Putin’s Peace Talk Gambit
So now, the man who swore he’d never blink is hinting at talks. “Peace is always an option,” he said on state TV, his voice flat. Translation: we’re losing. The first real offensive Ukraine has launched since 2022—the one they call “the first chance to win”—has punched through Russian lines in the east, cutting supply routes and sending troops scrambling. For the first time, Russian cities are hearing air raid sirens. For the first time, the war is not a distant story. It’s a knock on the door.
And here’s the real kicker: Putin’s own generals are muttering. Off the record, of course. But I’ve heard it. “He’s lost his nerve,” one retired colonel told me last week. “We don’t have the men. We don’t have the shells. The West is still sending weapons, and we’re still sending boys with shovels.” That’s the dirty secret of this war. Russia’s army isn’t a machine. It’s a meat grinder. And the meat is running low.
The West’s Long Game
Of course, none of this happened by accident. Ukraine’s offensive—the one that finally broke through—wasn’t a last-minute prayer. It was a long game. Western tanks, Western training, Western intel. It took two years, but the coalition held. The sanctions bit. The money ran dry. And now, Putin is cornered.
But don’t pop the champagne yet. A cornered Putin is a dangerous Putin. He’s hinted at tactical nukes before. He’s threatened Belarus. He’s burned bridges so thoroughly that peace might not be a choice—it might be a fantasy. What does he have to gain from a ceasefire? He’d lose face, lose power, maybe lose his grip on the oligarchs who keep him afloat. For Putin, surrender is not a word. It’s a death sentence.
The Human Cost
I’ll end with a story. A friend of mine, a Russian journalist, calls me from Moscow. She’s crying. Her brother was killed last week near Kharkiv. The family got a telegram. No body. No explanation. Just a number. And then the oil rain started falling on her balcony. “I don’t know what we’re fighting for anymore,” she said. “We’re not fighting for anything.

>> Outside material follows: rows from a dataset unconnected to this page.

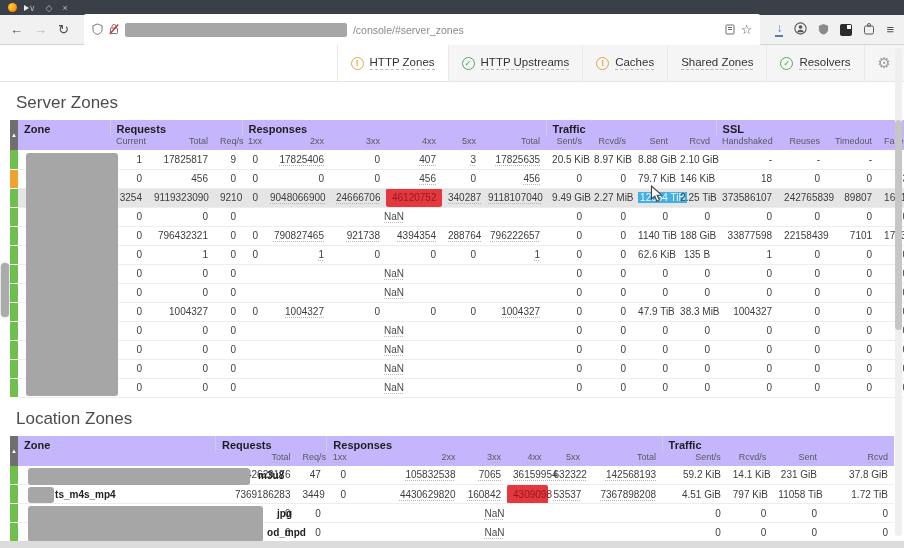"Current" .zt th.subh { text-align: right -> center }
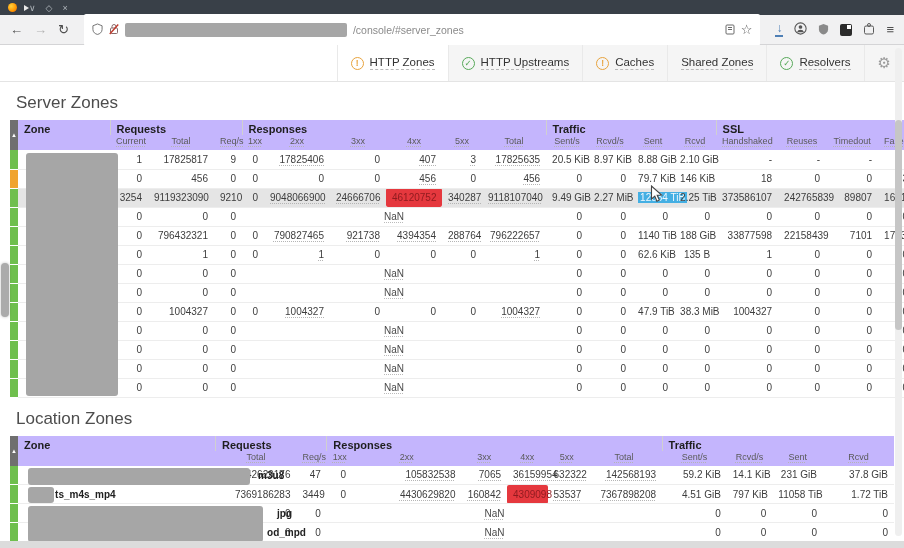"340287" td.u { text: 340287 -> 219483 }
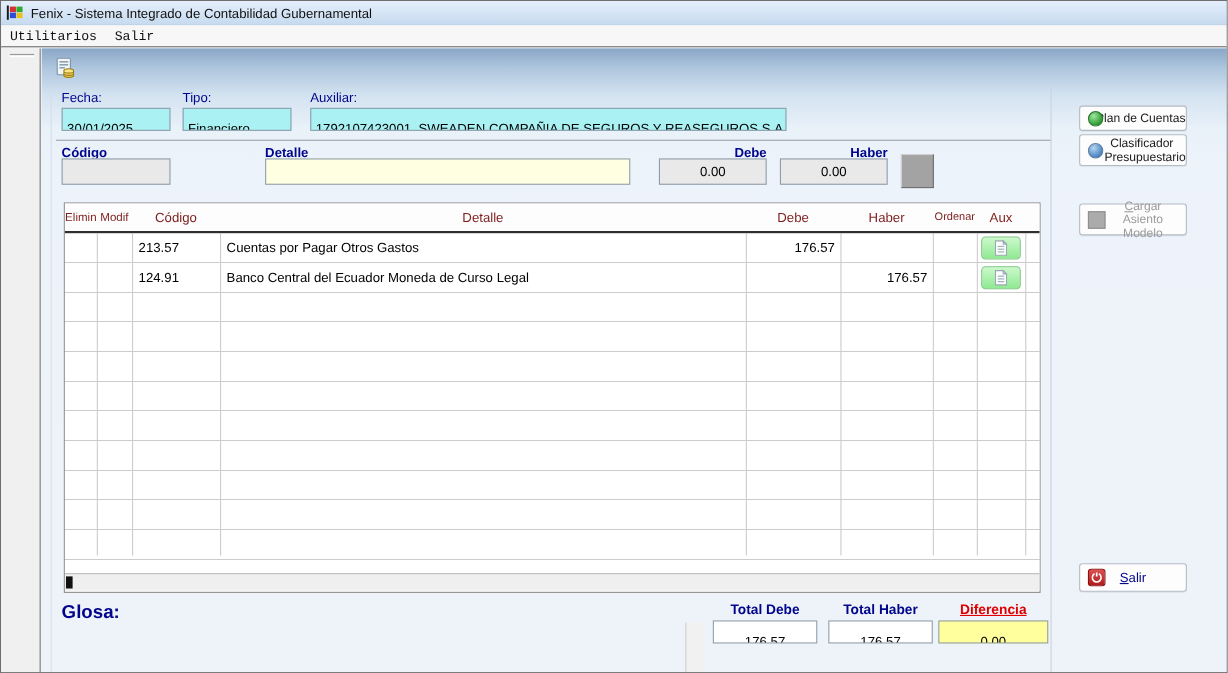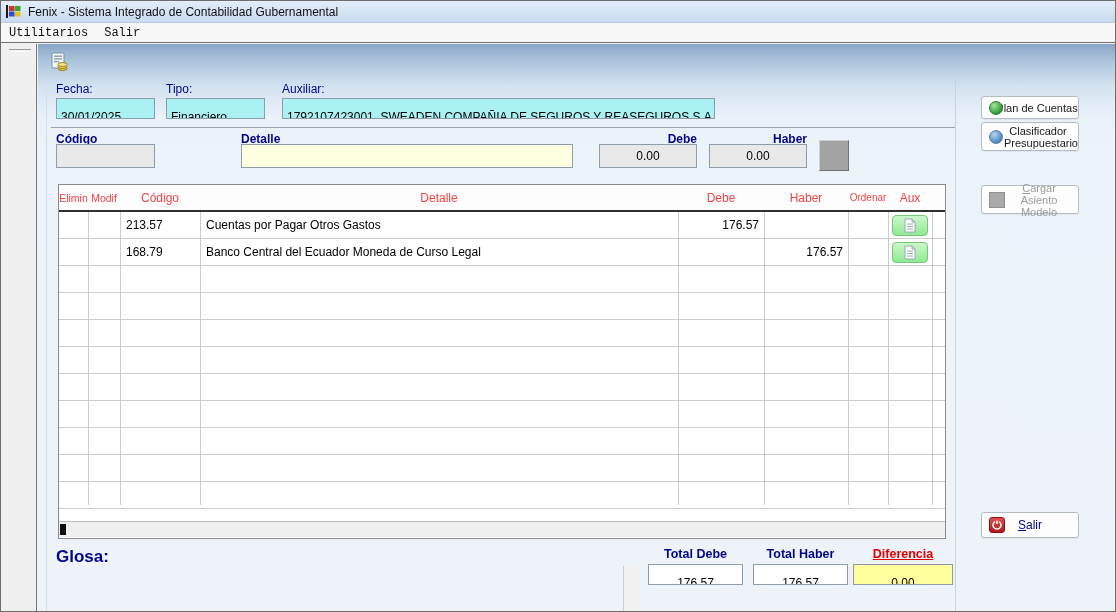"Elimin" .grid-head { color: #ef4444 -> #7f1d1d }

We’re just dying.”
That’s the truth of it. The war is coming home to Russia—not as a video on a screen, but as a hole in the air, a hole in the economy, a hole in every family that ever believed in the motherland. Putin hinted at peace talks. Maybe he means it. Maybe he doesn’t. But for the mothers, the soldiers, the children choking on the rain, it doesn’t matter anymore. The war is already inside them.
“We’re not fighting for anything. We’re just dying.” — A Russian journalist, on her brother’s death in Kharkiv.
The West is watching. Ukraine is advancing. And Russia is bleeding out, slowly, in its own backyard. The first chance to win might be Ukraine’s last. But for the people on both sides, the only thing left is the weight of what’s already lost.